Entering the MitraClip area somehow leads us to heart failure. In another study, Leonardo Guimarães, Josep Rodés-Cabau and colleagues report the results of their initial in-human experience with a device for left atrial decompression, which creates an interatrial shunt to improve the functional status and quality of life of patients with advanced chronic heart failure. This report is about the second generation of the V-Wave device, implementing modifications to improve late patency. In the prior iteration, the presence of a valve led to early degeneration and shunt narrowing or occlusion. Device success was obtained in 90% of cases. Symptoms, quality of life, exercise capacity and echocardiographic parameters were reported for patients who were alive at one year.
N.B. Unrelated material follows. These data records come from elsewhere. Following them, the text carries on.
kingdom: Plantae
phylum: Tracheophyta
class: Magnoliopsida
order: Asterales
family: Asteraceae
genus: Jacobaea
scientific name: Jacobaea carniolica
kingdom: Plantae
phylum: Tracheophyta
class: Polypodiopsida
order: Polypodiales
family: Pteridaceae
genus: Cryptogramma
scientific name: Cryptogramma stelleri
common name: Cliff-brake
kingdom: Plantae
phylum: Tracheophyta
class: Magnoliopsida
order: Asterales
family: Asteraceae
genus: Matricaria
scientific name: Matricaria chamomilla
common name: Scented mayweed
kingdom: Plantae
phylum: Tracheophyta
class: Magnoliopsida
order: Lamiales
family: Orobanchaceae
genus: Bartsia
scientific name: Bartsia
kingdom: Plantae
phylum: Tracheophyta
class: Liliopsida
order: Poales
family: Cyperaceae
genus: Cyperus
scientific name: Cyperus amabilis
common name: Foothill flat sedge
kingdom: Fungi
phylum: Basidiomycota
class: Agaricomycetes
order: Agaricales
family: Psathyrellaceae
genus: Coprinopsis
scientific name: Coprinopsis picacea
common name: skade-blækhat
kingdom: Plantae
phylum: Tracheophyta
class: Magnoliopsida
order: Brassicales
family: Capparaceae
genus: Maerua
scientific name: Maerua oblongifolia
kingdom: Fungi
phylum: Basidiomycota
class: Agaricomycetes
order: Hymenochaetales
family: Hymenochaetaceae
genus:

Finally, in the section on peripheral interventions, on the topic of aorta narrowing, Manuel Pan, Miguel Romero and colleagues assessed the efficacy and safety of percutaneous reintervention in patients with aortic coarctation stenting performed at an early age. Interestingly, the study corroborates the understanding that patients with aortic coarctation treated with stent placement at an early age can be successfully re-treated after the completion of their somatic growth.

That’s it for the March issue of EuroIntervention. Please do not hesitate to share your comments and feedback. Waiting for the news from the scientific sessions of the American College of Cardiology, the Editorial Board hopes that you will find this issue a pleasant read and a useful aid to your practice.